Raw data isn’t a good diet for machine-learning algorithms in their vulnerable training stage. They need data that’s been labeled, so they can check their conclusions against a baseline of truth: Does this video show a terrorist or a civilian? Does this photo show an enemy tank or just a decoy? Is this radio signal a coded transmission or just meaningless noise? Even today, advanced AI can make absurd mistakes, like confusing a toothbrush for a baseball bat (see photo). Yes, ultimately, the goal is to get the AI good enough that you can unleash it on real-world data and classify it correctly, far faster than a legion of human analysts, but while the AI’s still learning, someone has to check its homework to make sure it’s learning the right thing.

So who checks the homework? Who labels the data in the first place? Generally, that has to be humans. Sure, technical solutions like checking different data against each other can help. Using multiple sensors — visual, radar, infrared, etc. — on a single target can catch deceptions that would trick any single system. But, at least for now, there’s still no substitute for an experienced and intelligent human brain.

“If you have a lot of data, but you don’t have smart people who can help you get to ground truth,” Frincke said, “the AI system might give you a mechanical answer, but it’s not necessarily going to give you what you’re looking for in terms of accuracy.”

“Smart people” doesn’t just mean “good with computers,” she emphasized. It’s crucial to get the programmers, big data scientists, and AI experts to work with veteran specialists in a particular subject area — detecting camouflaged military equipment, for example, or decoding enemy radio signals.

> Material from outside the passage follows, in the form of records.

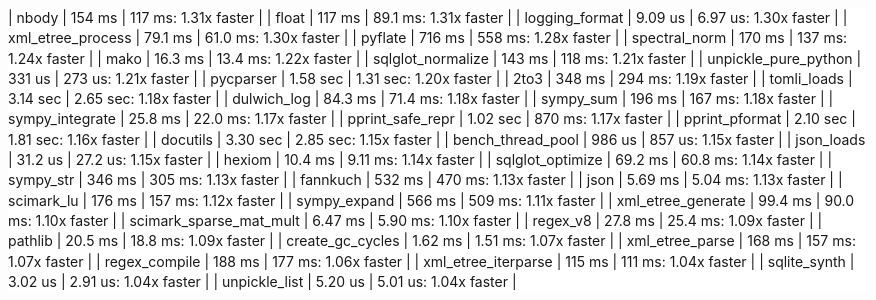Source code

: | nbody                    | 154 ms                                                 | 117 ms: 1.31x faster                                                   |
| float                    | 117 ms                                                 | 89.1 ms: 1.31x faster                                                  |
| logging_format           | 9.09 us                                                | 6.97 us: 1.30x faster                                                  |
| xml_etree_process        | 79.1 ms                                                | 61.0 ms: 1.30x faster                                                  |
| pyflate                  | 716 ms                                                 | 558 ms: 1.28x faster                                                   |
| spectral_norm            | 170 ms                                                 | 137 ms: 1.24x faster                                                   |
| mako                     | 16.3 ms                                                | 13.4 ms: 1.22x faster                                                  |
| sqlglot_normalize        | 143 ms                                                 | 118 ms: 1.21x faster                                                   |
| unpickle_pure_python     | 331 us                                                 | 273 us: 1.21x faster                                                   |
| pycparser                | 1.58 sec                                               | 1.31 sec: 1.20x faster                                                 |
| 2to3                     | 348 ms                                                 | 294 ms: 1.19x faster                                                   |
| tomli_loads              | 3.14 sec                                               | 2.65 sec: 1.18x faster                                                 |
| dulwich_log              | 84.3 ms                                                | 71.4 ms: 1.18x faster                                                  |
| sympy_sum                | 196 ms                                                 | 167 ms: 1.18x faster                                                   |
| sympy_integrate          | 25.8 ms                                                | 22.0 ms: 1.17x faster                                                  |
| pprint_safe_repr         | 1.02 sec                                               | 870 ms: 1.17x faster                                                   |
| pprint_pformat           | 2.10 sec                                               | 1.81 sec: 1.16x faster                                                 |
| docutils                 | 3.30 sec                                               | 2.85 sec: 1.15x faster                                                 |
| bench_thread_pool        | 986 us                                                 | 857 us: 1.15x faster                                                   |
| json_loads               | 31.2 us                                                | 27.2 us: 1.15x faster                                                  |
| hexiom                   | 10.4 ms                                                | 9.11 ms: 1.14x faster                                                  |
| sqlglot_optimize         | 69.2 ms                                                | 60.8 ms: 1.14x faster                                                  |
| sympy_str                | 346 ms                                                 | 305 ms: 1.13x faster                                                   |
| fannkuch                 | 532 ms                                                 | 470 ms: 1.13x faster                                                   |
| json                     | 5.69 ms                                                | 5.04 ms: 1.13x faster                                                  |
| scimark_lu               | 176 ms                                                 | 157 ms: 1.12x faster                                                   |
| sympy_expand             | 566 ms                                                 | 509 ms: 1.11x faster                                                   |
| xml_etree_generate       | 99.4 ms                                                | 90.0 ms: 1.10x faster                                                  |
| scimark_sparse_mat_mult  | 6.47 ms                                                | 5.90 ms: 1.10x faster                                                  |
| regex_v8                 | 27.8 ms                                                | 25.4 ms: 1.09x faster                                                  |
| pathlib                  | 20.5 ms                                                | 18.8 ms: 1.09x faster                                                  |
| create_gc_cycles         | 1.62 ms                                                | 1.51 ms: 1.07x faster                                                  |
| xml_etree_parse          | 168 ms                                                 | 157 ms: 1.07x faster                                                   |
| regex_compile            | 188 ms                                                 | 177 ms: 1.06x faster                                                   |
| xml_etree_iterparse      | 115 ms                                                 | 111 ms: 1.04x faster                                                   |
| sqlite_synth             | 3.02 us                                                | 2.91 us: 1.04x faster                                                  |
| unpickle_list            | 5.20 us                                                | 5.01 us: 1.04x faster                                                  |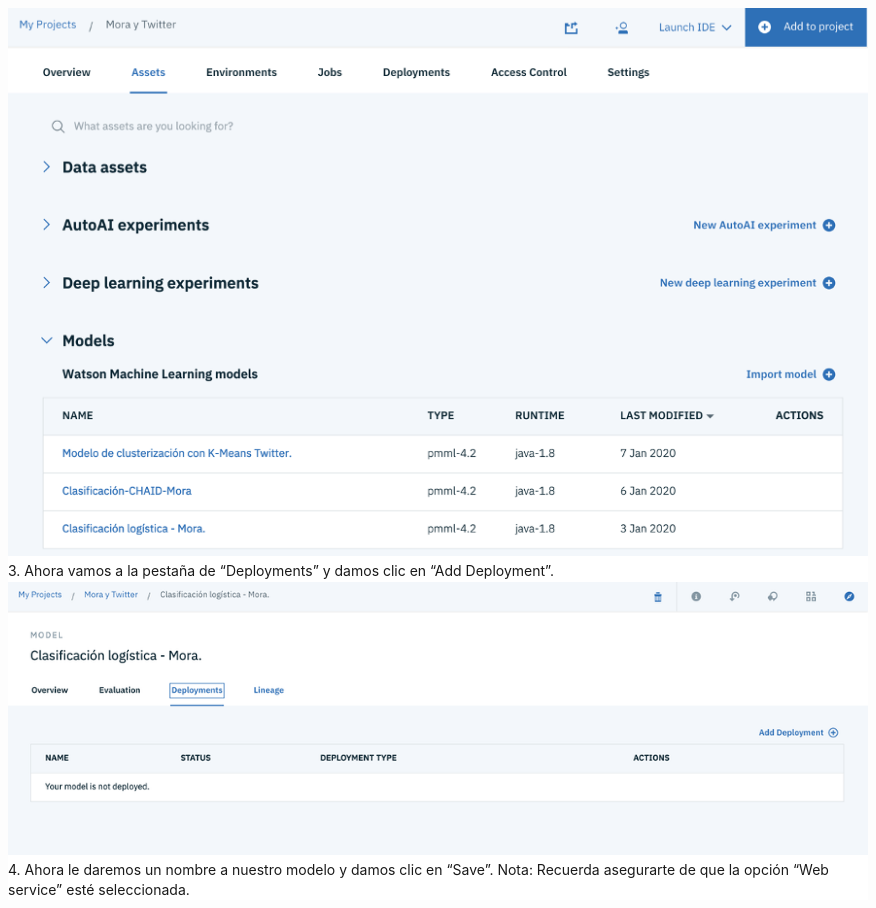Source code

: ![](img/im74.png)
3. Ahora vamos a la pestaña de “Deployments” y damos clic en “Add Deployment”.
![](img/im75.png)
4.	Ahora le daremos un nombre a nuestro modelo y damos clic en “Save”. Nota: Recuerda asegurarte de que la opción “Web service” esté seleccionada.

Otherwise you might get digital tools that work in the ideal world of abstract data but can’t cope with the specific physical phenomena you’re trying to analyze. There are few things more dangerous than a programmer who assumes their almighty algorithm can conquer every subject without regard for pesky details, as scientist turned cartoonist Randall Munroe makes clear:

Randall Munroe, XKCD: "Think Logically"

SOURCE: Randall Munroe, XKCD

A successful AI project has to start with “a connection between someone who understands the problem really well and is the expert in it, and a research scientist, a data scientist, a team that knows how to apply the science,” Frincke said. That feedback should never end, she added. As the AI matures beyond well-labeled training data and starts interacting with the real world, providing real intelligence to operational users, those users need to provide constant feedback to a software team making frequent updates, patches, and corrections.

At NSA, that includes giving users the ability to correct or confirm the computer’s output. In essence, it’s crowdsourced, perpetual training for the machine learning algorithms.

“We gave the analysts something that I haven’t seen in a lot of models… and that is to let the analysts, when they look at a finding or recommendation or whatever the output of the system is, to say yea or nay, thumbs-up or thumbs down,” Frincke said. “So if our learning algorithm and the model that we have weren’t as accurate as we would like, they could improve that — and over time, it becomes very strong.”